Silke Graefnitz — PRISM: Data Infrastructure Portfolio

The Problem

Manual operations infrastructure couldn't scale with team growth.

Before: Manual Operations

21 Excel files tracking quality, throughput, allocations, requests, team data
3+ hours weekly capacity planning via spreadsheet formulas
9 Python scripts for data ingestion, quality calculations, reporting
No automated alerts. Issues discovered reactively
Data scattered across files, impossible to query holistically
Cell-position-dependent formulas breaking with schema changes
No historical backfill or point-in-time recovery

After: Automated Platform

10 DynamoDB tables as single source of truth
Automated capacity planning via assignment engine
7 browser-based UIs for all operational workflows
7 proactive alert types catching issues before impact
SQL-queryable analytics via S3 + Athena
Schema-agnostic data model supporting evolution
Point-in-time recovery + historical backfill from Week 1

The manual operations infrastructure couldn't keep up with team growth from 40 to 79 people and projects scaling from 20 to 88 concurrent workstreams.

> **List of tasks**:
1 – Reproduce the PRISM portfolio page from "After: Automated Platform" to "88 concurrent workstreams." word for word.
2 – In the PRISM portfolio page, how much did the team grow?
3 – Extend the PRISM portfolio page, starting after its last sentence.

> **Material provided**:
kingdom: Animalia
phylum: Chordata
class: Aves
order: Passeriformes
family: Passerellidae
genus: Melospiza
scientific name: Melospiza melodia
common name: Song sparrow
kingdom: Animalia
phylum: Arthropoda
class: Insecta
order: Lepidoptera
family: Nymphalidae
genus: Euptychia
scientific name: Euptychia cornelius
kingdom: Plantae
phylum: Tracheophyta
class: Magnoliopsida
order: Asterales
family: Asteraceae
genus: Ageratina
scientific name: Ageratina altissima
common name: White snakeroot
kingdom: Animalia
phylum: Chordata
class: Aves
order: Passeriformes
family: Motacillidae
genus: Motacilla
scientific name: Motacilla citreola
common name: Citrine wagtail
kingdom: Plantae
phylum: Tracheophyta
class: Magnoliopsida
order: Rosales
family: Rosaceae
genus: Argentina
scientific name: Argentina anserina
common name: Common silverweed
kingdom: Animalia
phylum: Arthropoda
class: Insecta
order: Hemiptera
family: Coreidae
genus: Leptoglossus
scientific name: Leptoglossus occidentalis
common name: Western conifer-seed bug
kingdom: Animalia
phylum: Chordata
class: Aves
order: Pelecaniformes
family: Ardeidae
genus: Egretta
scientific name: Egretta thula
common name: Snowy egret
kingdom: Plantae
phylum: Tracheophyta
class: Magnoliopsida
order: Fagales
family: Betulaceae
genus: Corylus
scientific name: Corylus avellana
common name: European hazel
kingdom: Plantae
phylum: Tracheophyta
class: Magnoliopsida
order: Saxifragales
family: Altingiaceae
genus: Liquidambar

> **Answers to the exercises**:
1 –
After: Automated Platform

10 DynamoDB tables as single source of truth
Automated capacity planning via assignment engine
7 browser-based UIs for all operational workflows
7 proactive alert types catching issues before impact
SQL-queryable analytics via S3 + Athena
Schema-agnostic data model supporting evolution
Point-in-time recovery + historical backfill from Week 1

The manual operations infrastructure couldn't keep up with team growth from 40 to 79 people and projects scaling from 20 to 88 concurrent workstreams.

2 – From 40 to 79 people.

3 –
Development Timeline

Week 1-2

Foundation & Data Modeling

Designed DynamoDB key structure, created 10 tables, built basic API Lambda with GET/POST endpoints for team members and project allocations. First UI: simple team roster.

Week 3-4

Core UIs & Capacity Engine

Built Requests UI, Capacity Planning UI with auto-assignment engine. Implemented batch operations (bulk reassignment, multi-select filters). Reduced weekly planning time from 3+ hours to minutes.

Week 5-6

Quality & Throughput Tracking

Added CloudWatch ingestion Lambda for automated throughput data from SageMaker. Built Quality UI with manual entry + validation. Throughput UI with batch reassignment and per-project drill-down.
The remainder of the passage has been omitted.